Sanlaap India (www.sanlaap.org) rescues young women from trafficking, rehabilitates and trains the women with new skills as to be equipped and confident to re-enter the World. The solar power was needed to provide consistent electricity to power living and education areas during extended power outages in the rural area, and lower operational costs for the facility.
The solar energy system was provided by Terra Global Solutions (www.terrags.com) and installed on two of the residential buildings in the facilities compound. A water filtration system was also installed in the education facility area coordinated in part by econic earth foundation.
The project and equipment was paid for with funds donated by the Pathak Family Charitable Trust and Mr. Jon Anderson.
Survivor Girls Film
Sustainable Futures: Survivor Girls documents the impact of a solar energy and water filtration system donated to a sex trafficking rescue shelter for underage girls in Calcutta, India.
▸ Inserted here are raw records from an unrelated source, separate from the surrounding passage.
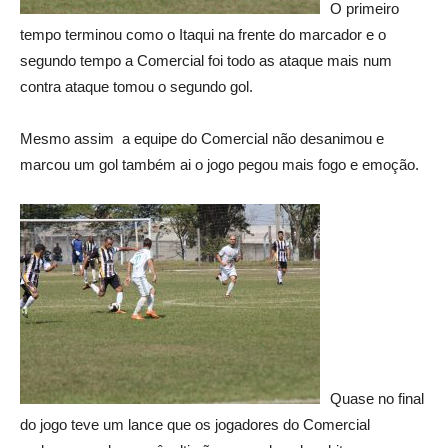
O primeiro
tempo terminou como o Itaqui na frente do marcador e o
segundo tempo a Comercial foi todo as ataque mais num
contra ataque tomou o segundo gol.
Mesmo assim a equipe do Comercial não desanimou e
marcou um gol também ai o jogo pegou mais fogo e emoção.
Quase no final
do jogo teve um lance que os jogadores do Comercial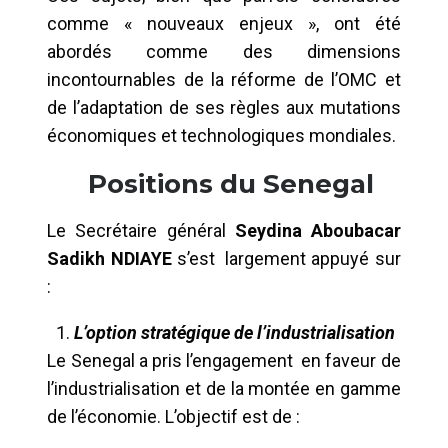
comme « nouveaux enjeux », ont été
abordés comme des dimensions
incontournables de la réforme de l’OMC et
de l’adaptation de ses règles aux mutations
économiques et technologiques mondiales.
Positions du Senegal
Le Secrétaire général
Seydina Aboubacar
Sadikh NDIAYE
s’est largement appuyé sur
:
L’option stratégique de l’industrialisation
Le Senegal a pris l’engagement en faveur de
l’industrialisation et de la montée en gamme
de l’économie. L’objectif est de :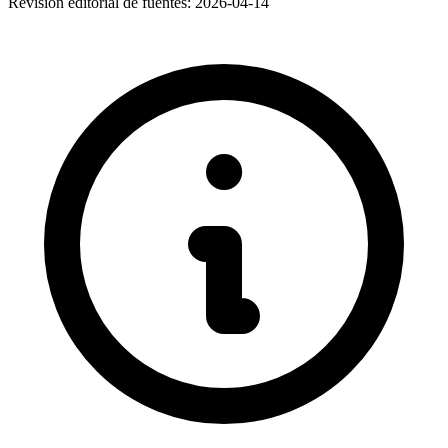
Revisión editorial de fuentes:
2026-04-14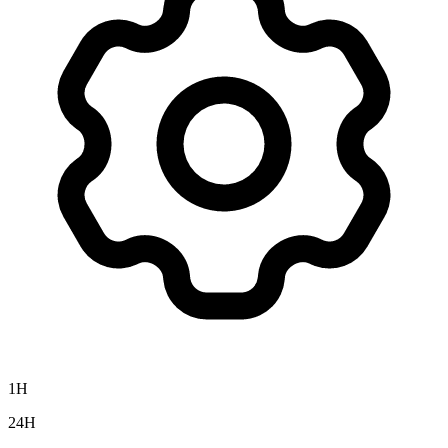
1H
24H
IMDB Link https://www.imdb.com/title/tt5360488/
The team working on the Survivor Girls documentary was truly international, with talented and generous individuals coming together from India, USA, Canada, and Australia.
During the filming of the short documentary, Indrani Sinha, the founder and president of the Sanlaap trafficking rescue, passed away unexpectedly. It was traumatic for everyone because she was such a huge force for the organization in addition to her work in changing women’s rights in India during the 25 years she ran the organization. We are honored to have had the opportunity to meet and share in her vision.
- 1. Clean, filtered water from the taps so the girls and staff no longer need to boil the water before drinking it, which impacts the medical well-being of all those residing and working at the shelter.
- 2. Consistent power at the housing shelter during outages, which occur frequently in the outskirts of Calcutta. This helps maintain psychological stability among the girls, who equate darkness to their traumatic past experiences of being trafficked and abused.
- 3. The energy cost and financial savings, which allows additional resources for programs and supplies needed at the shelter.
Approximately $125 USD in savings per month.
- 4. The educational value for the young residents and staff at the shelter about clean energy alternatives and their benefits.
- 5. A lower carbon footprint and reduced electricity consumption in a region that has high air pollution and still relies on coal for much of its power.
- 6. Acts as a positive and clean energy example to other organizations that are interested in this program.
- 7. The global benefits of moving to renewable energy, which impacts the entire ecosystem as a whole.